600

It feels closer now than ever. Or course, that's a stupid statement, because if you're counting down days until an event, then every day is bringing it closer.  

But it feels closer, because a couple weeks ago I finished my Level 1 training week. A week living and sailing on a 69' clipper sailboat, one that's already circumnavigated the globe four times, really helps put what I'm signed up to do in perspective. 

Mostly. Because there's not really a decent way to mimic the sort of conditions you'll get a thousand miles from the nearest land. And I'm glad we didn't do that this time around. The weather was great for the most part, almost a perfect build in conditions, starting out easy the first day and strong enough the last day that learning about storm sails was actually appropriate.  

Despite the easy conditions the first couple days, it wasn't exactly easy to do. The sails can weigh up to 300kgs (that's over 600 lbs for Liberia, Myanmar, and the US). And hauling one of those up a 30m mast (100') is pretty knackering (tiring). Especially when you're getting less sleep than would be ideal, because of the squeaky fender just the other side of the hull from your head, and people have to pass you to use the facilities. I'll be buying stock in an earplug company, and gods bless Richard Branson for the fetching red eye cover he provided on my flight over. It's surprising what you'll sleep through when you're actually being physical all day. 

And I think that was my second biggest surprise of the training. I didn't seize up, I didn't collapse in a jellied heap or have my heart explode out my chest like I half-expected. Don't get me wrong, at the end of the day the narrow, seemingly damp, unpillowed bunk was collapsed into as though I'd never move again, but every morning it was back up and at it again, and I was able to. Every time a sail was sweated up, or pulled up on deck, as a team we got it up and out and up.

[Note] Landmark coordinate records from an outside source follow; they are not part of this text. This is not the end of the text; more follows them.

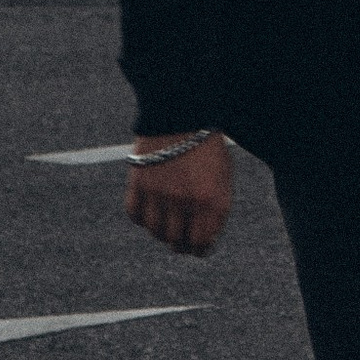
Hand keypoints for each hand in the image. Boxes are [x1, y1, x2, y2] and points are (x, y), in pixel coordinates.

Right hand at [124, 132, 234, 256]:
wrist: (182, 111)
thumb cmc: (206, 146)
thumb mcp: (223, 176)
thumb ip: (216, 209)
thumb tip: (205, 240)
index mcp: (212, 200)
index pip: (200, 243)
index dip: (199, 249)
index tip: (198, 247)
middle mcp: (185, 201)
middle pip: (176, 241)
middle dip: (180, 244)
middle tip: (181, 240)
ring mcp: (160, 193)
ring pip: (155, 232)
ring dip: (161, 232)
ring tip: (167, 224)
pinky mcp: (139, 182)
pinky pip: (136, 215)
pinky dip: (142, 218)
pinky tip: (151, 211)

I've got a hell of a lot of work to do to get fit enough for the race, but the week gave me a sense of what I need to improve on (everything).  

It was also good for me to learn something new. And I mean really learn, and have other see what I was doing, and be able to judge. And when you feel like you're getting the hang of something, and it's starting to feel good, and there's a little bit of confidence, well that's when you're going to fuck up. I forgot what it was like to do that, and probably rediscovered in the hardest possible way; on a 68' sailboat on two hours of sleep and high enough winds that reefs are not inappropriate. 

Day 3 sucked for me. It felt like every time I touched a winch or a rope, I fucked up. And that annoyed me, which would make me screw up again, self-repeating and self-defeating until I didn't even want to go to the pub at the end of the days' sailing. Called my dad. Whined to him a bit. He laughed at me, which is probably what I needed.

I got over the day, and felt great at the end of the week. Great in that sailing is something I can do, and am not atrocious at (got the RYA competent crewmember cert to prove it). Not great in that my ankle was giving me gyp, I had the grip strength of a four year old, and walking on dry land felt weird cos it wasn't moving. But regardless of that, and regardless of day 3, I still think this is exactly what I need to do. Bugger off for 11 months, sail round the world, and finish up a changed man.